The local conservation team wanted to take us further into the protected area to show the beauty of the ecosystem. As we were turning into the preserve, we stopped to get share some apples with the rest of the non-profit team in the car behind us. That is when they noticed the car was a little bit louder than it should have been. Then they saw a little bit of smoke coming from the hood of the car. When the car alarm went off spontaneously, they knew something was wrong. Everyone jumped in the bed of the truck we were in and sped off as quickly as possible. When looking back, we could only see a big plume of black smoke. Luckily, everyone was okay, and we had plenty of empanadas to share while watching the fire from a distance.
I sent the drone over to investigate the situation. The car had started a wildfire. We wanted to see if the firetruck had arrived. While in the air, I spotted a small red pickup truck coming from the distance. The firefighters!

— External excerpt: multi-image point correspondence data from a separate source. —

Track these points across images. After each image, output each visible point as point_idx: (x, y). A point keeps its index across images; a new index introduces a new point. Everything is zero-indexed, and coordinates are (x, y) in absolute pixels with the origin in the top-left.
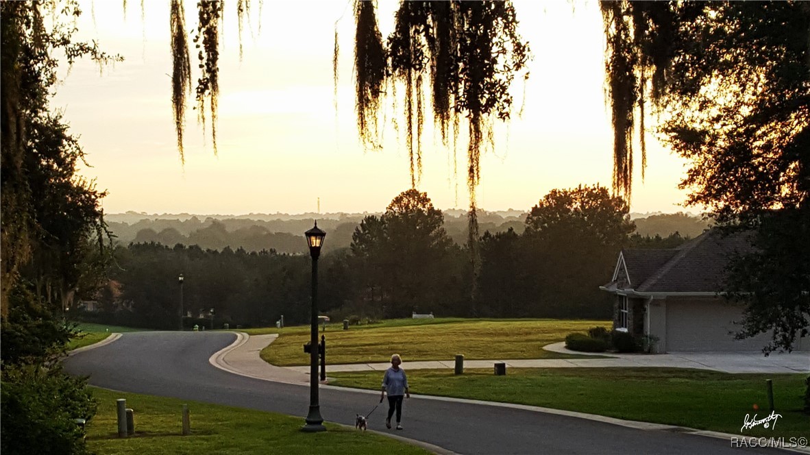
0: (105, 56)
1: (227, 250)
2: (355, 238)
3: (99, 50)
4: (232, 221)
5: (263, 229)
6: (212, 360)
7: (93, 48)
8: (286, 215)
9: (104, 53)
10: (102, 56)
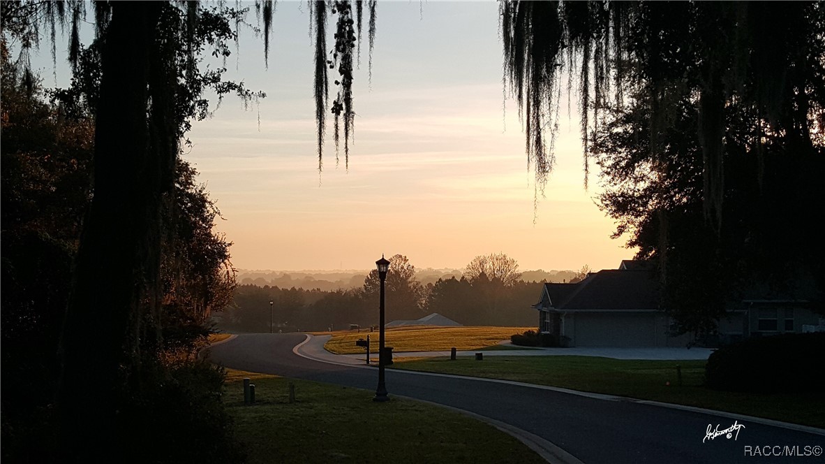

Then they took out their tools and started to fight the fire. First, with shovels. Yes, they shoveled sand and threw it at the truck. Amazingly, they were able to extinguish the wildfire after a lot of fighting with it. Thank goodness.
Everyone was a little shaken up. After everything had calmed down, we went into the reserve. I was able to capture drone footage of guanacos and rheas!
After a very full day it was time to gear up for my last adventure in Argentina. Scuba diving!
After meeting with a local scientist and underwater photographer studying invasive marine species, we arranged a dive so I could learn more about the work he does and see one of the most popular dive sites in the area. We went to El Folias, a 71-meter-long shipwreck. After putting on a lot of neoprene, we jumped into the 58 degree water and dove to the shipwreck. The wreck had transformed into a beautiful artificial reef, harboring many different species of fish and sea anemone. When Nicolás was taking a picture, a gray shadow came into view. A sea lion! It was very playful, and without him even noticing, it opened its mouth, gently grabbing his head.
After the dive, we sat in a friend’s van recounting the cool things we saw. It was an amazing dive! It would not have been Argentina without everyone sharing yerba maté. The time had come to say goodbye to Argentina and Darwin200. It was a truly magical experience that I will be forever grateful for. I cannot wait to continue my work in conservation while bridging the gap between science and public understanding with film. I am so happy to have been a part of the expedition and hope to reunite with the boat and crew again soon! Fair winds and following seas. Farewell maties!